### [Work item]
When you copy the entries, omit the images and keep every word as it is.
-- Data follows --
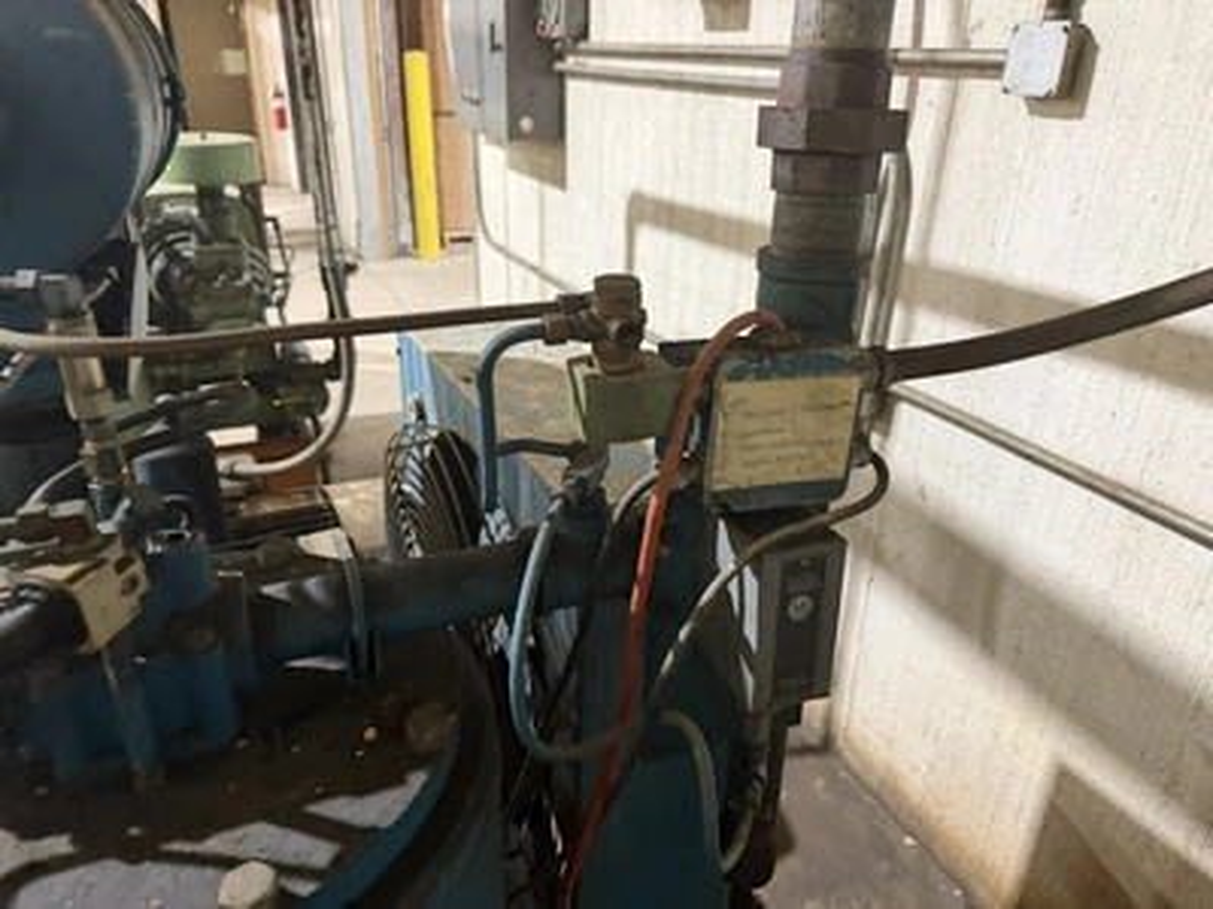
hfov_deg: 71.6
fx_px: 841
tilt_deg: -31.4
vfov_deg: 56.8
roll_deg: -1.4
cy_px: 454
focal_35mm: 24
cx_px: 606
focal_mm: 6.76
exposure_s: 1/40
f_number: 1.78
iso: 640
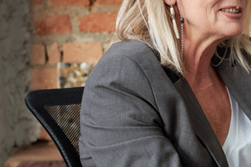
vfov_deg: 9.0
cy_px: 111
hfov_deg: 13.1
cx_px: 324
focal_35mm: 152
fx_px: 1060
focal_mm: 35.3
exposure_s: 1/200
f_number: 2.8
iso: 800
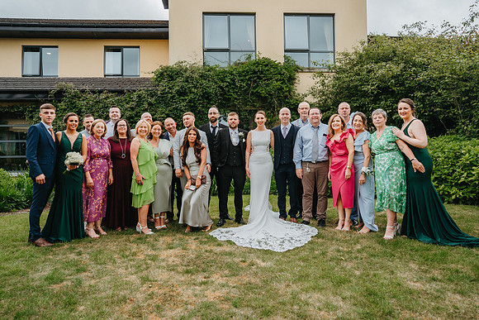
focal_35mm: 26
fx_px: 350
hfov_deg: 68.7
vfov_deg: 49.0
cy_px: 145
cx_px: 226
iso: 200
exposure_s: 1/640
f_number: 2.8
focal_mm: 24
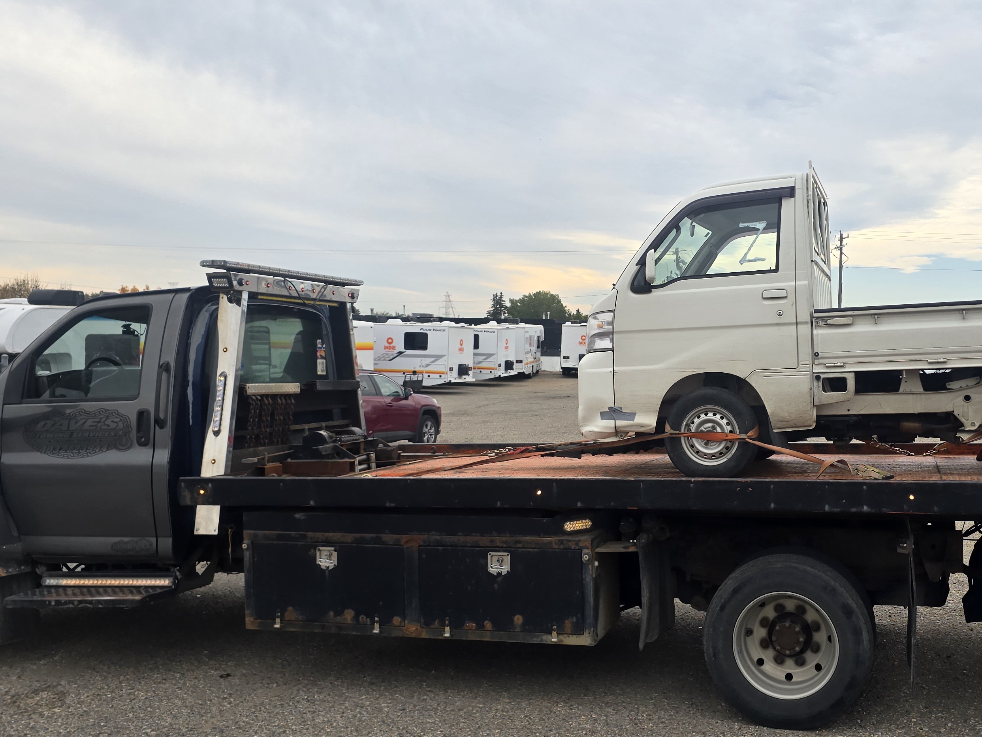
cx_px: 634
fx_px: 1050
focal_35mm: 37
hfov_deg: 49.5
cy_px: 363
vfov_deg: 38.7
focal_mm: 6.3
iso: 12
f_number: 1.7
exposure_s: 1/423
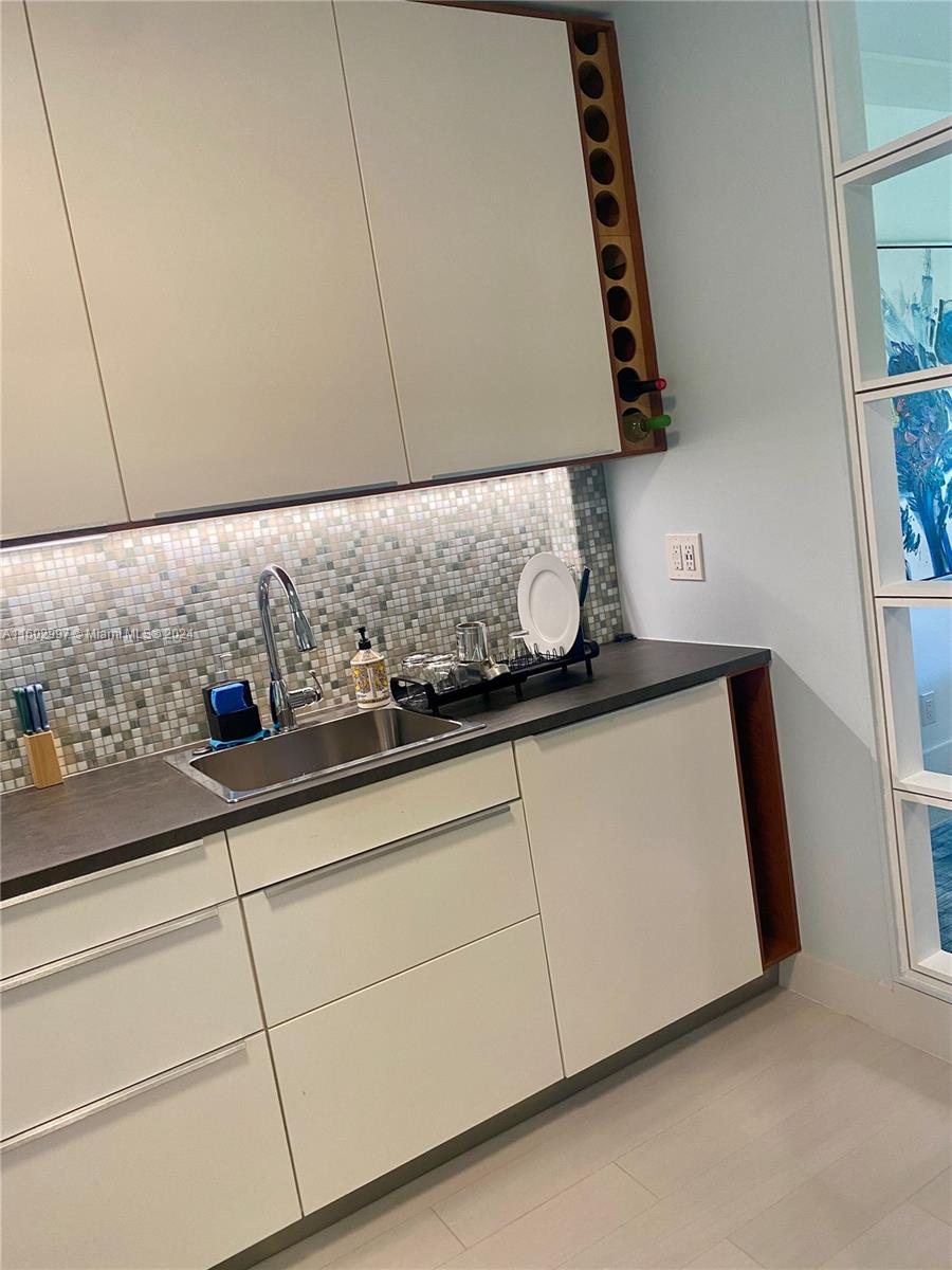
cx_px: 476
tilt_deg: -6.8
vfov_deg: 67.3
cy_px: 635
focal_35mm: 26
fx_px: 953
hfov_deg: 53.1
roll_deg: +8.5
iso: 80
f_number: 1.8
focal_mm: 4.25
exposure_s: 1/60
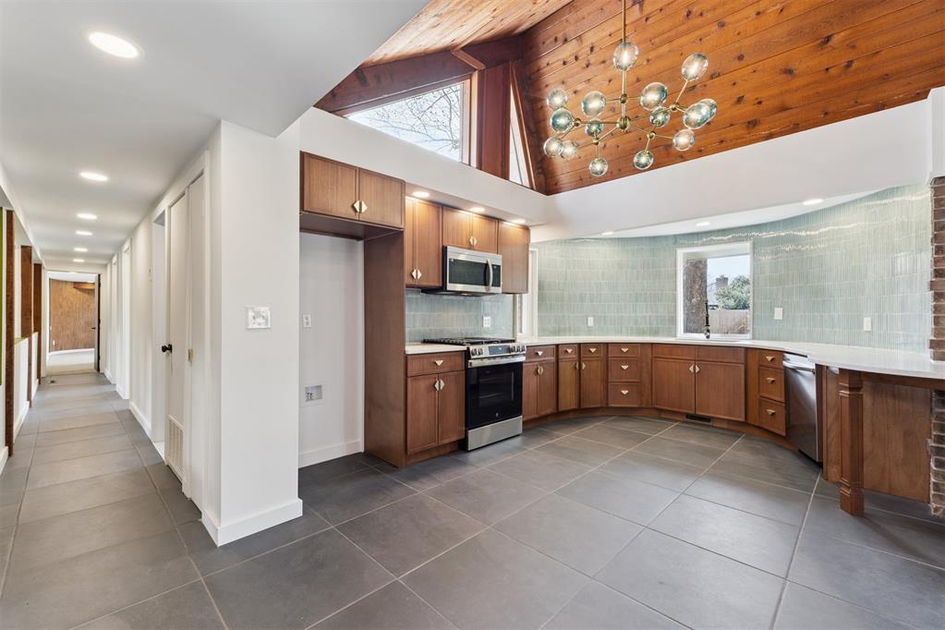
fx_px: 394
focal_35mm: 15
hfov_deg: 100.4
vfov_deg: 77.3
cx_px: 472
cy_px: 315
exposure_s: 1/15
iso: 100
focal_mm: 10
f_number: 8
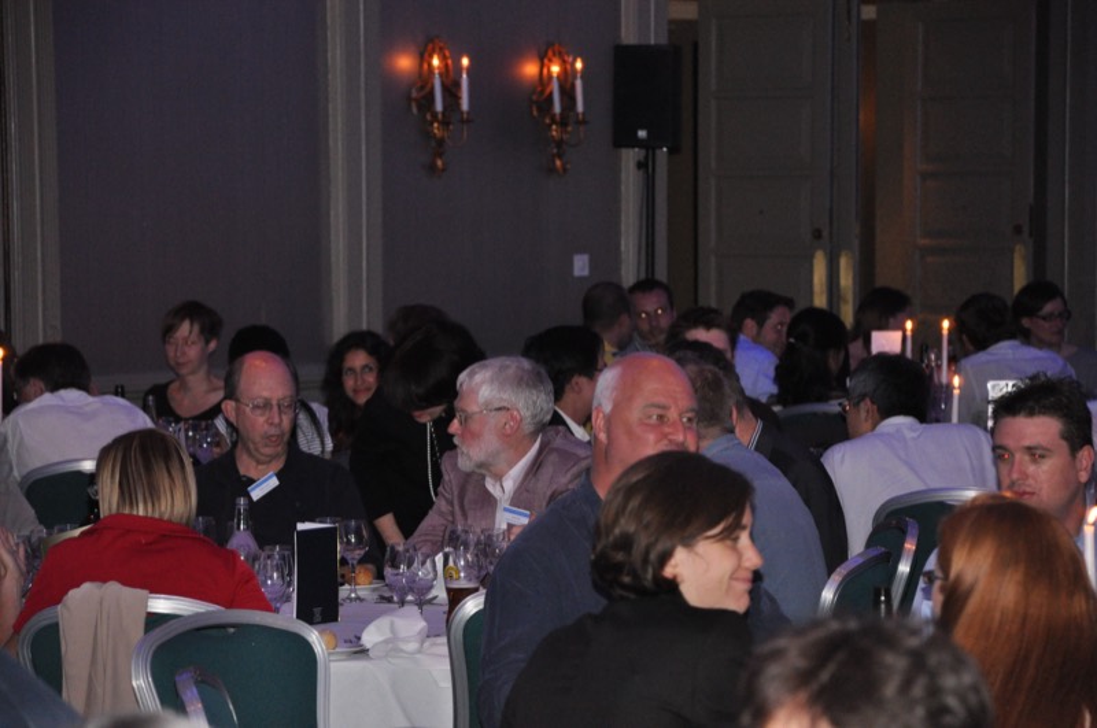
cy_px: 364
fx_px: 4793
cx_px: 548
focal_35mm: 158
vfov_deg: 8.7
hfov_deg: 13.1
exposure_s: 1/60
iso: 1600
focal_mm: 105
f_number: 5.6
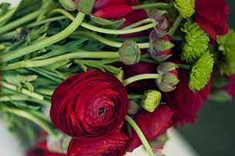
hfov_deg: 20.1
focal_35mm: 99
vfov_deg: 13.8
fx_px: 646
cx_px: 14
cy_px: 80
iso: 200
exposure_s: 1/2000
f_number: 1.4
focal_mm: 50
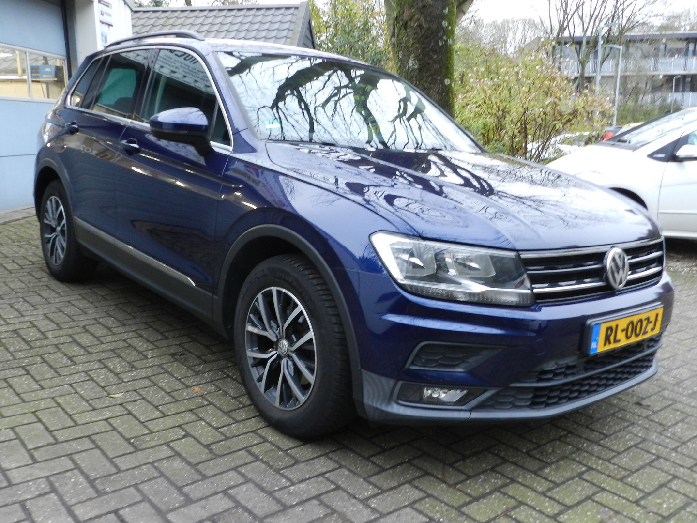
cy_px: 262
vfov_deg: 44.2
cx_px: 348
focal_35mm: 32
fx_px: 644
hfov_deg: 56.8
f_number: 3.7
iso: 400
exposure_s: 1/15
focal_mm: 5.6
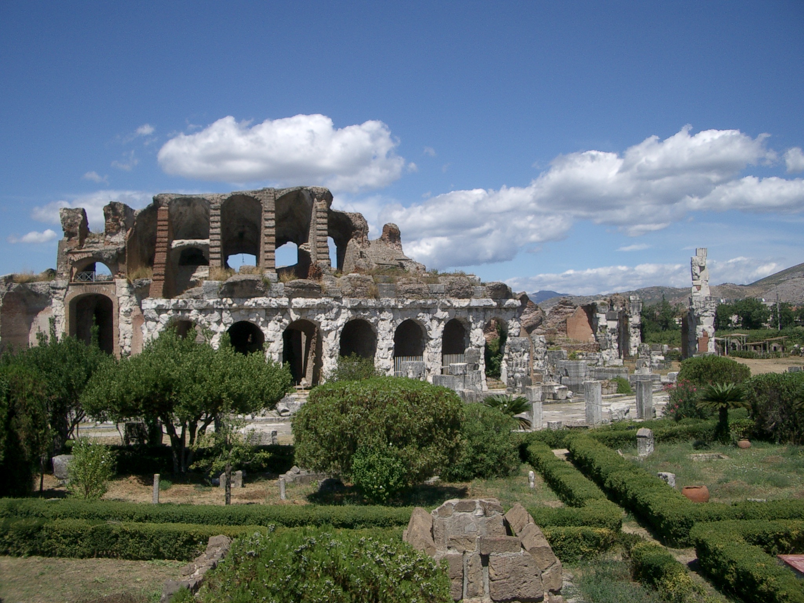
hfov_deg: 52.6
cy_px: 302
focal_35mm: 35
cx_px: 402
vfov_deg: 40.7
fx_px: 813
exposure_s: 1/800
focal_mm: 5.8
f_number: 4.3
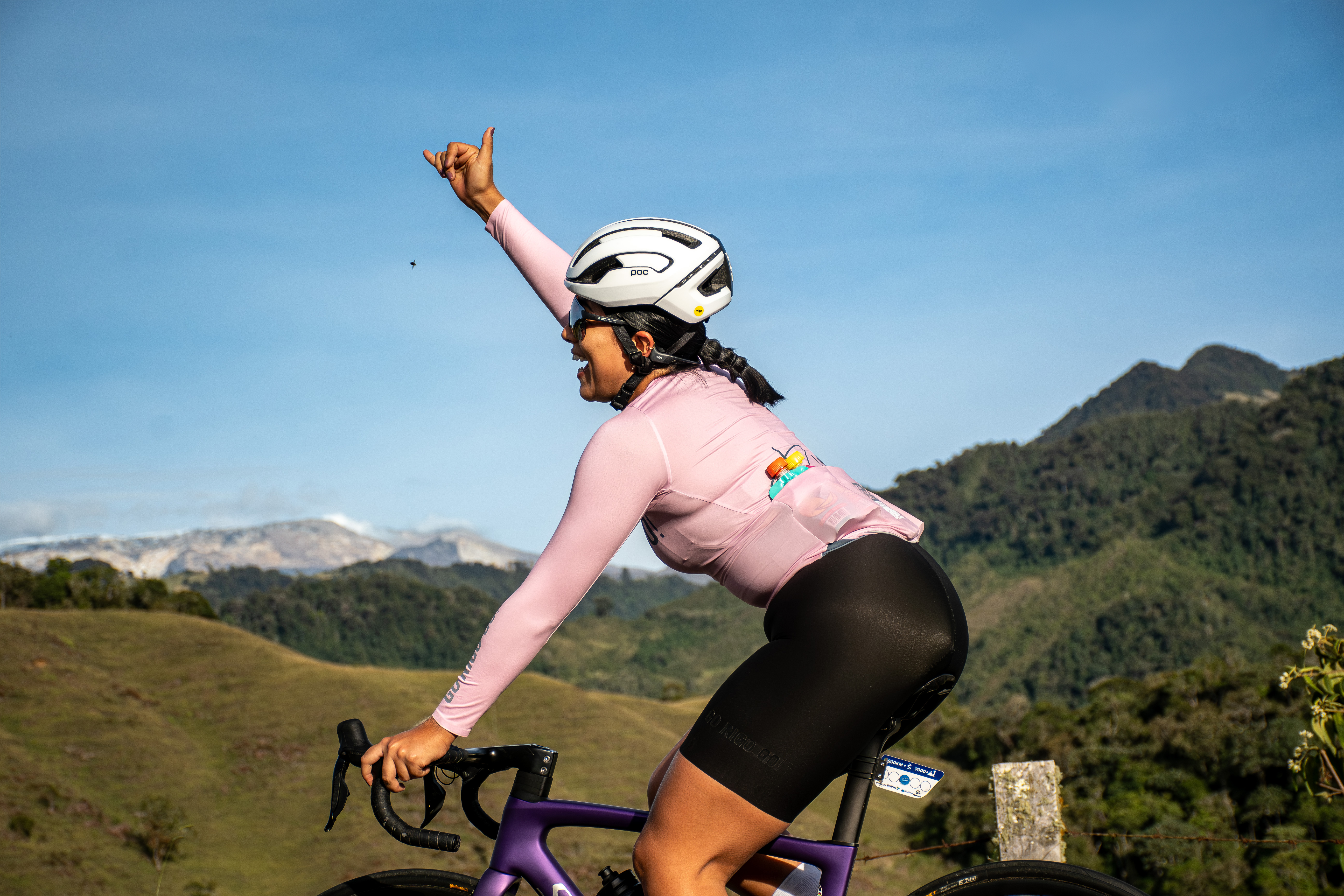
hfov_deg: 22.6
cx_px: 672
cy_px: 448
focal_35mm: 90
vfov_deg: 15.2
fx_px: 3360
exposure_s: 1/4000
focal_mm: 60
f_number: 5.6
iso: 640
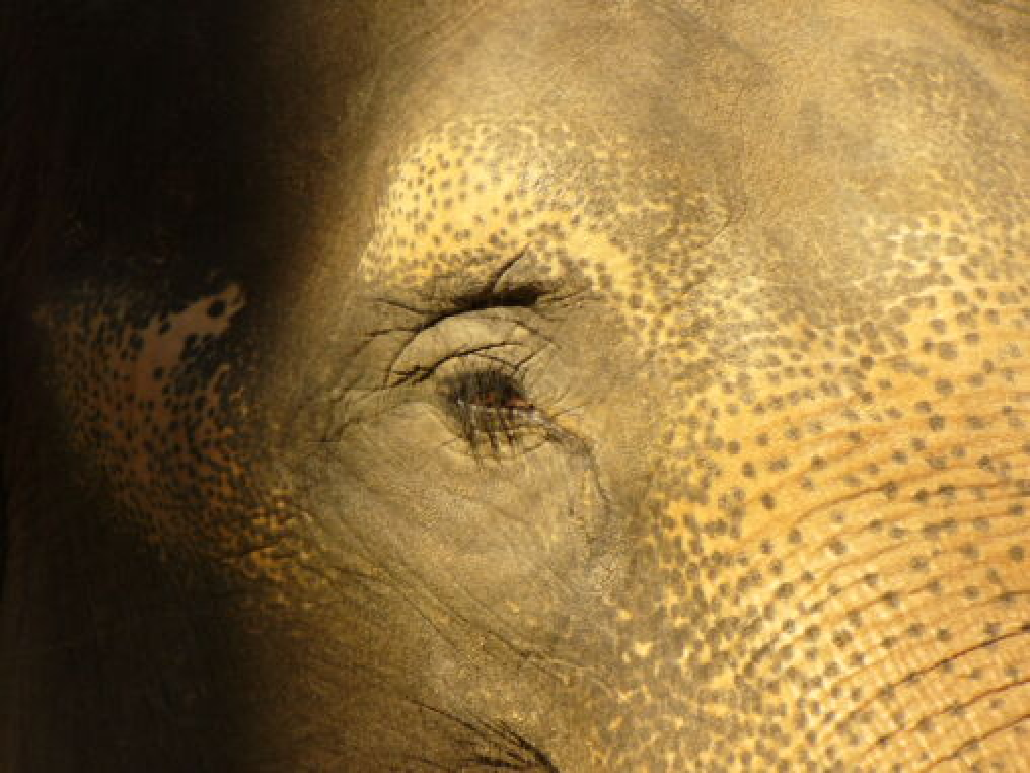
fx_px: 6606
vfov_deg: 6.7
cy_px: 386
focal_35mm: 222
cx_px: 515
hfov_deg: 8.9
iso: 80
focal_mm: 36.6
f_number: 4.5
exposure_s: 1/320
-- Data concluded --
### [Exercise output]
hfov_deg: 71.6
fx_px: 841
tilt_deg: -31.4
vfov_deg: 56.8
roll_deg: -1.4
cy_px: 454
focal_35mm: 24
cx_px: 606
focal_mm: 6.76
exposure_s: 1/40
f_number: 1.78
iso: 640
vfov_deg: 9.0
cy_px: 111
hfov_deg: 13.1
cx_px: 324
focal_35mm: 152
fx_px: 1060
focal_mm: 35.3
exposure_s: 1/200
f_number: 2.8
iso: 800
focal_35mm: 26
fx_px: 350
hfov_deg: 68.7
vfov_deg: 49.0
cy_px: 145
cx_px: 226
iso: 200
exposure_s: 1/640
f_number: 2.8
focal_mm: 24
cx_px: 634
fx_px: 1050
focal_35mm: 37
hfov_deg: 49.5
cy_px: 363
vfov_deg: 38.7
focal_mm: 6.3
iso: 12
f_number: 1.7
exposure_s: 1/423
cx_px: 476
tilt_deg: -6.8
vfov_deg: 67.3
cy_px: 635
focal_35mm: 26
fx_px: 953
hfov_deg: 53.1
roll_deg: +8.5
iso: 80
f_number: 1.8
focal_mm: 4.25
exposure_s: 1/60
fx_px: 394
focal_35mm: 15
hfov_deg: 100.4
vfov_deg: 77.3
cx_px: 472
cy_px: 315
exposure_s: 1/15
iso: 100
focal_mm: 10
f_number: 8
cy_px: 364
fx_px: 4793
cx_px: 548
focal_35mm: 158
vfov_deg: 8.7
hfov_deg: 13.1
exposure_s: 1/60
iso: 1600
focal_mm: 105
f_number: 5.6
hfov_deg: 20.1
focal_35mm: 99
vfov_deg: 13.8
fx_px: 646
cx_px: 14
cy_px: 80
iso: 200
exposure_s: 1/2000
f_number: 1.4
focal_mm: 50
cy_px: 262
vfov_deg: 44.2
cx_px: 348
focal_35mm: 32
fx_px: 644
hfov_deg: 56.8
f_number: 3.7
iso: 400
exposure_s: 1/15
focal_mm: 5.6
hfov_deg: 52.6
cy_px: 302
focal_35mm: 35
cx_px: 402
vfov_deg: 40.7
fx_px: 813
exposure_s: 1/800
focal_mm: 5.8
f_number: 4.3
hfov_deg: 22.6
cx_px: 672
cy_px: 448
focal_35mm: 90
vfov_deg: 15.2
fx_px: 3360
exposure_s: 1/4000
focal_mm: 60
f_number: 5.6
iso: 640
fx_px: 6606
vfov_deg: 6.7
cy_px: 386
focal_35mm: 222
cx_px: 515
hfov_deg: 8.9
iso: 80
focal_mm: 36.6
f_number: 4.5
exposure_s: 1/320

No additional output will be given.